For the legal, medical, and financial domains, the system implements a hard gateway: regardless of the complexity score, GPT-4o is mandatory, and this rule cannot be overridden by the classifier.

5

Section 05

Level 1: Hedge Phrase Detection (Free, Full-Scale Operation)

The system scans responses for 25 confidence-weakening phrases, such as "I'm not sure", "I think", "maybe", "as far as I know", etc. Detecting 3 or more marks it as a potential hallucination (medium risk). This method is zero-cost and is executed for all requests from all providers.

6

Section 06

Level 3: Rewrite Variance Detection (Conditionally Triggered)

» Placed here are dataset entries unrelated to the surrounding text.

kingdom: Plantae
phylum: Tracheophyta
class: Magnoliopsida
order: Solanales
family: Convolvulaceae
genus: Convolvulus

When the query belongs to the legal/medical/financial domain, or the complexity score exceeds 0.7, the system triggers deep detection:

  1. Use GPT-4o-mini to generate two different formulations of the same question
  2. Send three versions of the question (original + two rewrites) to the target model in parallel
  3. Calculate the average cosine similarity of the embedding vectors of the three responses
  4. Variance = 1 - average similarity

If the variance exceeds the threshold θ=0.35, it is marked as a high-risk hallucination. This threshold is not arbitrarily set; it is calibrated offline via the DoWhy library and confirmed for its causal rationality through placebo treatment refutation tests.

7

Section 07

Risk Level Merging

The final risk level takes the larger value between domain risk and detection risk: the legal/medical domain is naturally high risk, the financial domain is medium risk; rewrite variance detection triggers high risk, and hedge phrase detection triggers medium risk.

8

Section 08

Semantic Caching: Zero-Cost Hits

Aegis implements an in-memory cache based on sentence-transformers/all-MiniLM-L6-v2. The threshold is set to 0.85 (instead of 0.95, which has a hit rate below 1% in practice). When the cache is hit, the response time is about 5 milliseconds, with zero cost.

The embedding model instance is shared between the cache and the hallucination detector, avoiding repeated loading of approximately 90MB of model weights. The cache resets with server restart (a design choice for the demo environment).